2. Would the emissions reduction project have happened without my donation?
You need to make sure you are not paying for something that would have happened anyway. The money donated should lead to emissions reductions that would not have occurred during ‘business as normal'.
Good carbon offsetting websites should address these concerns, as well as helping you to reduce your carbon footprint using other methods. Voluntary carbon offsetting is currently unregulated, so it is hard to verify that your money is being used exactly as you hope. The UK government is currently (early 2007) introducing standards for the industry, although some say these standards will lead to increased prices.
The Kyoto protocol (an international agreement to cut greenhouse gas emissions) has led to the regulated international carbon trade, where carbon ‘credits' are bought and sold by countries/businesses that are over or under their emissions quota. Alternatively, energy efficiency/alternative energy projects (usually in developing countries) are funded by those with quotas to reach, to help offset their emissions.

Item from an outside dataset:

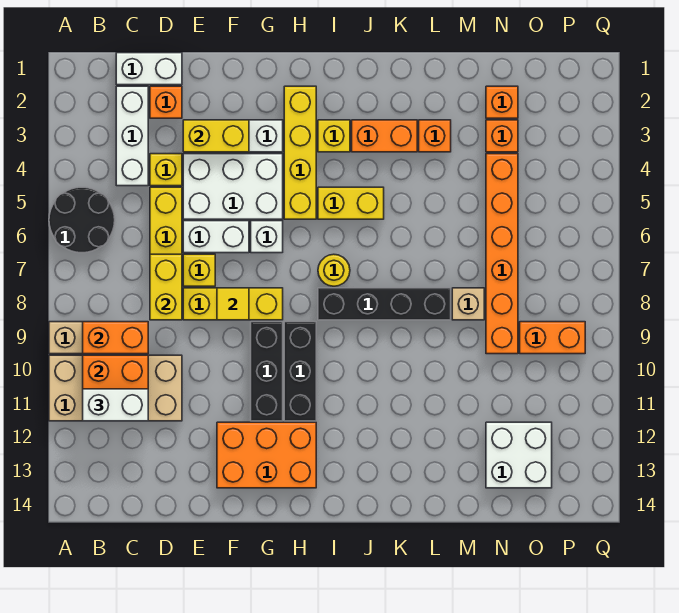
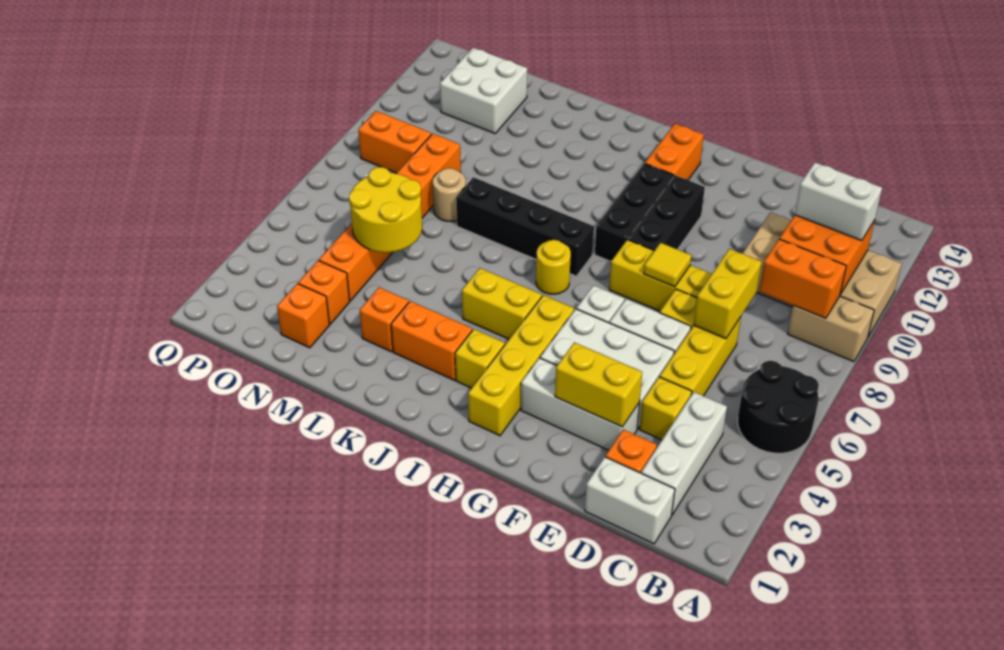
orange brick F12:H13 level 1 -> orange brick H12:H13 level 1
none -> yellow round brick M5:N6 level 2
tan brick M8 level 1 -> tan round brick M8 level 1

Carbon credits generated by voluntary offsetting should not be ‘counted twice' (ie. they should not contribute to required national emissions quotas). This is one reason why so many carbon offsetting projects occur in developing countries that do not have emissions quotas.
It should not matter where in the world the project occurs - greenhouse gases mix freely and so increasing the energy efficiency of hotels in India could compensate for heating a house in the UK.
Large companies are increasingly claiming to be ‘carbon neutral', or at least on their way there. However, it is important to know how carbon neutrality is achieved - making the effort to reduce energy consumption is a much better option than purely offsetting emissions.
Carbon offsetting is certainly a good thing if it raises awareness of the environmental impact caused by our own houses, cars and jetset lifestyles. Supporting projects that increase energy efficiency and improve alternative energy sources would also seem to be a good thing.
However, you need to be confident that money paid to offset your own emissions will genuinely lead to a reduction in greenhouse gases, which would not have happened anyway.